── Given records ──

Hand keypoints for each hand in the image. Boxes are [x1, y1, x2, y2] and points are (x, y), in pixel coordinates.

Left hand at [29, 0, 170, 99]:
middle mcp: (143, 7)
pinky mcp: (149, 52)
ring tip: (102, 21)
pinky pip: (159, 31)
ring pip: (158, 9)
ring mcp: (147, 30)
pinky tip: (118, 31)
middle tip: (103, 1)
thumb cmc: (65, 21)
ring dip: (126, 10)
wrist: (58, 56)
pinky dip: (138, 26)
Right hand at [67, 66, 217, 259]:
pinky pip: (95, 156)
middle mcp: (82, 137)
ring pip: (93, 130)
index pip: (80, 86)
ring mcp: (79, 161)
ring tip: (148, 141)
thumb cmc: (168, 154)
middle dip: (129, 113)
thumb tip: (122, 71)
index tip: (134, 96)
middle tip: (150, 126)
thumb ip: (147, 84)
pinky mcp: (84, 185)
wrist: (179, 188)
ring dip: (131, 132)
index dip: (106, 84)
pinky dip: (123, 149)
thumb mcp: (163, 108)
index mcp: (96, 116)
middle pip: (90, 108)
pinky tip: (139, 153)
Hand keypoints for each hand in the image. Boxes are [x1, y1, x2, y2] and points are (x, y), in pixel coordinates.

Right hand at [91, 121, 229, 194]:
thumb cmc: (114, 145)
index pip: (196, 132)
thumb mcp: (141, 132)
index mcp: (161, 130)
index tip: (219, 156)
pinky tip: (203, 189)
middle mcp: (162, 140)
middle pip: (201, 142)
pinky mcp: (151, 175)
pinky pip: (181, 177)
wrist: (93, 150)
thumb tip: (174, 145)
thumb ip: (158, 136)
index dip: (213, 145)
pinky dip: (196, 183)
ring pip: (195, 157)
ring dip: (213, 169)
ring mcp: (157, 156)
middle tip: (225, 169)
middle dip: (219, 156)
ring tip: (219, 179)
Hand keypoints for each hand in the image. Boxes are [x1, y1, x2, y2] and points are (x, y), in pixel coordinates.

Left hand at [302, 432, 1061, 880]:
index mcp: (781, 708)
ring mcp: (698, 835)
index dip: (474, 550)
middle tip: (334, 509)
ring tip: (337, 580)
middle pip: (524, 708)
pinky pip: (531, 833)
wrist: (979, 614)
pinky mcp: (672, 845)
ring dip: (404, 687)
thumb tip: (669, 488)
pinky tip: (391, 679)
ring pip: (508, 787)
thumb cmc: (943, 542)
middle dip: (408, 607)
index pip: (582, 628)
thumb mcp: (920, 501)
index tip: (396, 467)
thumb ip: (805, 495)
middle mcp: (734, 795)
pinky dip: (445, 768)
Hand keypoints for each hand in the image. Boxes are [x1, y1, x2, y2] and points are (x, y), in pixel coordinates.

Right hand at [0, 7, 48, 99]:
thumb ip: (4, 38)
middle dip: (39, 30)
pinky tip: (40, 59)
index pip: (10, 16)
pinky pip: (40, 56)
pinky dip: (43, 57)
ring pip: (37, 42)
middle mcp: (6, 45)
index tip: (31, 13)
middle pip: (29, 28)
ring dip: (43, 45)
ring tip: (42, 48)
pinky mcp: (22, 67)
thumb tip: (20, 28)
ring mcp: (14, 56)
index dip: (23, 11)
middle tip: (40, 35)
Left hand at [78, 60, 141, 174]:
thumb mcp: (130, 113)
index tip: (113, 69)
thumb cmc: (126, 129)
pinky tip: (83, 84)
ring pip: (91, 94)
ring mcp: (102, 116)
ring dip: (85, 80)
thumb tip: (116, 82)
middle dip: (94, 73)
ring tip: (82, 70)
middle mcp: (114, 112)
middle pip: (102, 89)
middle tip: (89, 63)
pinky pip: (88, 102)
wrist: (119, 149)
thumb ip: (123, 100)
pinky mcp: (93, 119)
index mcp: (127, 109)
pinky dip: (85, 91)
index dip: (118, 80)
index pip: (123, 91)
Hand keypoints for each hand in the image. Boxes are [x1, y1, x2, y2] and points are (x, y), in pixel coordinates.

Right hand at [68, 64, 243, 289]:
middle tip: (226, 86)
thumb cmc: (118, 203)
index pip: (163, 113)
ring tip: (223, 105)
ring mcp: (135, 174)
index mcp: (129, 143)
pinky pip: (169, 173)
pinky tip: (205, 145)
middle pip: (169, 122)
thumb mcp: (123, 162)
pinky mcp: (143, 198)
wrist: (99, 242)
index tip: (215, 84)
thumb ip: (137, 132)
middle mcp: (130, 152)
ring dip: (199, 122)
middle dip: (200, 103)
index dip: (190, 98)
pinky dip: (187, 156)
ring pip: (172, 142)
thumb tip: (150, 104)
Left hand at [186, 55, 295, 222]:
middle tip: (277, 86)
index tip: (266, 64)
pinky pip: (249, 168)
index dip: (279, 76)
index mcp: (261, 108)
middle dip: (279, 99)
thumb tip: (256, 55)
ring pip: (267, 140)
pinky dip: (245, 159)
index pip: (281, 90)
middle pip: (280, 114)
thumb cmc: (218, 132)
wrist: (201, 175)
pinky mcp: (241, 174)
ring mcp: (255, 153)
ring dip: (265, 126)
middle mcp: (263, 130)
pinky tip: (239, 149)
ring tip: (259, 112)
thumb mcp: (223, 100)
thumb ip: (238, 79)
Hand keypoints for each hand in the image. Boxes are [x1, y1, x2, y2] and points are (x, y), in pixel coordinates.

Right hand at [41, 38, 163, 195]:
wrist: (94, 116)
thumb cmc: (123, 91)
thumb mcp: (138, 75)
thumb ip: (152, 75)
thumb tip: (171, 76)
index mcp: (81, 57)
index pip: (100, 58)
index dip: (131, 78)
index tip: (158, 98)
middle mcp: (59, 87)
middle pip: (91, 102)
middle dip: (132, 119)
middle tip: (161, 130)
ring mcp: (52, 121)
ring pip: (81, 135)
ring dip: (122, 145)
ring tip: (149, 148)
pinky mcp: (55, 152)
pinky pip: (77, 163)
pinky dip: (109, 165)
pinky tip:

───

- [Task prompt]
An exact copy of every line above is what this asks for.

- [Output of the task]
Hand keypoints for each hand in the image. Boxes are [x1, y1, x2, y2] and points are (x, y), in pixel coordinates.

Left hand at [29, 0, 170, 99]:
middle mcp: (143, 7)
pinky mcp: (149, 52)
ring tip: (102, 21)
pinky pip: (159, 31)
ring pip: (158, 9)
ring mcp: (147, 30)
pinky tip: (118, 31)
middle tip: (103, 1)
thumb cmc: (65, 21)
ring dip: (126, 10)
wrist: (58, 56)
pinky dip: (138, 26)
Right hand at [67, 66, 217, 259]:
pinky pip: (95, 156)
middle mcp: (82, 137)
ring pip: (93, 130)
index pip: (80, 86)
ring mcp: (79, 161)
ring tip: (148, 141)
thumb cmc: (168, 154)
middle dip: (129, 113)
thumb tip: (122, 71)
index tip: (134, 96)
middle tip: (150, 126)
thumb ip: (147, 84)
pinky mcp: (84, 185)
wrist: (179, 188)
ring dip: (131, 132)
index dip: (106, 84)
pinky dip: (123, 149)
thumb mcp: (163, 108)
index mcp: (96, 116)
middle pip: (90, 108)
pinky tip: (139, 153)
Hand keypoints for each hand in the image. Boxes are [x1, y1, x2, y2] and points are (x, y), in pixel coordinates.

Right hand at [91, 121, 229, 194]:
thumb cmc: (114, 145)
index pip: (196, 132)
thumb mcp: (141, 132)
index mcp: (161, 130)
index tip: (219, 156)
pinky tip: (203, 189)
middle mcp: (162, 140)
middle pip: (201, 142)
pinky mcp: (151, 175)
pinky pip: (181, 177)
wrist: (93, 150)
thumb tip: (174, 145)
thumb ip: (158, 136)
index dip: (213, 145)
pinky dip: (196, 183)
ring pip: (195, 157)
ring dip: (213, 169)
ring mcp: (157, 156)
middle tip: (225, 169)
middle dip: (219, 156)
ring tip: (219, 179)
Hand keypoints for each hand in the image. Boxes are [x1, y1, x2, y2] and points are (x, y), in pixel coordinates.

Left hand at [302, 432, 1061, 880]:
index mcp: (781, 708)
ring mcp: (698, 835)
index dip: (474, 550)
middle tip: (334, 509)
ring tip: (337, 580)
middle pip: (524, 708)
pinky pip: (531, 833)
wrist: (979, 614)
pinky mcp: (672, 845)
ring dip: (404, 687)
thumb tip: (669, 488)
pinky tip: (391, 679)
ring pip: (508, 787)
thumb cmc: (943, 542)
middle dip: (408, 607)
index pip: (582, 628)
thumb mcp: (920, 501)
index tip: (396, 467)
thumb ip: (805, 495)
middle mcp: (734, 795)
pinky dip: (445, 768)
Hand keypoints for each hand in the image. Boxes are [x1, y1, x2, y2] and points are (x, y), in pixel coordinates.

Right hand at [0, 7, 48, 99]:
thumb ip: (4, 38)
middle dip: (39, 30)
pinky tip: (40, 59)
index pip: (10, 16)
pinky pip: (40, 56)
pinky dip: (43, 57)
ring pip: (37, 42)
middle mcp: (6, 45)
index tip: (31, 13)
middle pip: (29, 28)
ring dip: (43, 45)
ring tip: (42, 48)
pinky mcp: (22, 67)
thumb tip: (20, 28)
ring mcp: (14, 56)
index dip: (23, 11)
middle tip: (40, 35)
Left hand at [78, 60, 141, 174]:
thumb mcp: (130, 113)
index tip: (113, 69)
thumb cmc: (126, 129)
pinky tip: (83, 84)
ring pip: (91, 94)
ring mcp: (102, 116)
ring dip: (85, 80)
thumb tip: (116, 82)
middle dip: (94, 73)
ring tip: (82, 70)
middle mcp: (114, 112)
middle pip: (102, 89)
middle tip: (89, 63)
pinky pip: (88, 102)
wrist: (119, 149)
thumb ip: (123, 100)
pinky mcp: (93, 119)
index mcp: (127, 109)
pinky dip: (85, 91)
index dip: (118, 80)
index pip: (123, 91)
Hand keypoints for each hand in the image. Boxes are [x1, y1, x2, y2] and points are (x, y), in pixel coordinates.

Right hand at [68, 64, 243, 289]:
middle tip: (226, 86)
thumb cmc: (118, 203)
index pip: (163, 113)
ring tip: (223, 105)
ring mcp: (135, 174)
index mcp: (129, 143)
pinky pip: (169, 173)
pinky tip: (205, 145)
middle pip: (169, 122)
thumb mcp: (123, 162)
pinky mcp: (143, 198)
wrist: (99, 242)
index tip: (215, 84)
thumb ip: (137, 132)
middle mcp: (130, 152)
ring dip: (199, 122)
middle dip: (200, 103)
index dip: (190, 98)
pinky dip: (187, 156)
ring pip: (172, 142)
thumb tip: (150, 104)
Left hand at [186, 55, 295, 222]:
middle tip: (277, 86)
index tip: (266, 64)
pinky pip: (249, 168)
index dip: (279, 76)
index mcp: (261, 108)
middle dip: (279, 99)
thumb tip: (256, 55)
ring pip: (267, 140)
pinky dip: (245, 159)
index pip: (281, 90)
middle pip: (280, 114)
thumb cmc: (218, 132)
wrist: (201, 175)
pinky mcp: (241, 174)
ring mcp: (255, 153)
ring dip: (265, 126)
middle mcp: (263, 130)
pinky tip: (239, 149)
ring tip: (259, 112)
thumb mcp: (223, 100)
thumb ip: (238, 79)
Hand keypoints for each hand in the image. Boxes are [x1, y1, x2, y2] and points are (x, y), in pixel coordinates.

Right hand at [41, 38, 163, 195]:
wrist: (94, 116)
thumb cmc: (123, 91)
thumb mcp: (138, 75)
thumb ip: (152, 75)
thumb tip: (171, 76)
index mcp: (81, 57)
index pip: (100, 58)
index dip: (131, 78)
index tip: (158, 98)
middle mcp: (59, 87)
middle pip: (91, 102)
middle dip: (132, 119)
middle tip: (161, 130)
ring mcp: (52, 121)
ring pip: (81, 135)
ring dip: (122, 145)
ring tip: (149, 148)
pinky mcp: (55, 152)
pinky pip: (77, 163)
pinky dip: (109, 165)
pinky tip:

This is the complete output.